Developer Booted From Stock Market Amid Cleanup
Property developer Zhonghong Holdings Group became the first company in China to be delisted by regulators because of poor share price performance amid a company debt crisis.
The Shenzhen Stock Exchange announced the delisting Thursday as Zhonghong’s shares have constantly traded below par value. Zhonghong will enter a delisting period of 30 trading days starting Nov. 16 and be removed from the exchange thereafter, the bourse said.
Zhonghong said in a filing that it will strictly follow regulators’ requirements and complete the delisting and follow-up work.

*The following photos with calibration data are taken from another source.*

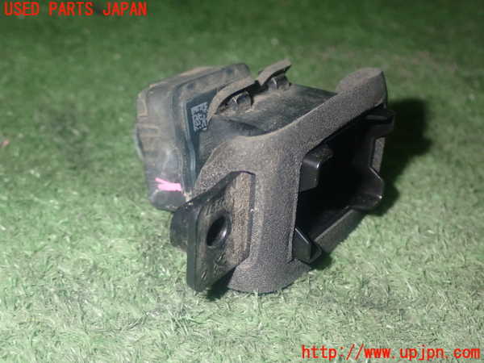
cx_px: 242
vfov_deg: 29.1
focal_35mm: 50
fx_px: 699
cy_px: 182
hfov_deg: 38.2
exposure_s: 1/50
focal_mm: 9.01
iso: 800
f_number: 9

The Shenzhen bourse’s decision reflected regulators’ attempts to address stocks with poor earnings amid a recent market rout that wiped out nearly 30% of the Shanghai and Shenzhen indexes since their January peak.
A market data provider operated by Securities Times showed that nearly 40 stocks in Shanghai and Shenzhen traded at less than 2 yuan ($0.29) as of Thursday.
Zhonghong halted trading Oct. 18 at 0.740 yuan. Before the suspension, the stock traded below the face value of 1 yuan ($0.14) for 20 consecutive trading days as the company struggled with weakening profitability and mounting debt.
Both the chairman and the general manager resigned before the suspension.
A Caixin investigation found that Zhonghong and subsidiaries amassed more than 80 billion yuan in outstanding liabilities, including some off-balance sheet borrowing, by the end of 2017. About 40 billion yuan of the debts mature by the end of this year.
Zhonghong reported a net loss of 558.5 million yuan for the third quarter, compared with a net profit of 53.4 million yuan a year earlier. The company booked a full-year loss of 2.51 billion yuan in 2017, citing slowing sales amid a government crackdown on property market speculation.
Beijing-based Zhonghong listed in Shenzhen in 2000. It has 8.39 billion outstanding shares, valuing the company at 6.21 billion yuan. A market analyst attributed Zhonghong’s share price slump to its aggressive expansion of equity. Since 2011, Zhonghong expanded its publicly traded shares from 562 million to the current 8.39 billion through share splits and replacements.
In 2016, Zhonghong was hit with hefty fine for involvement in a high-profile case of securities market manipulation masterminded by convicted hedge fund manager Xu Xiang.
The Shenzhen Stock Exchange required Zhonghong to work out a plan to protect the interests of its investors after the delisting and fully disclose related information to investors. The company’s interim report showed that it had 246,600 shareholders.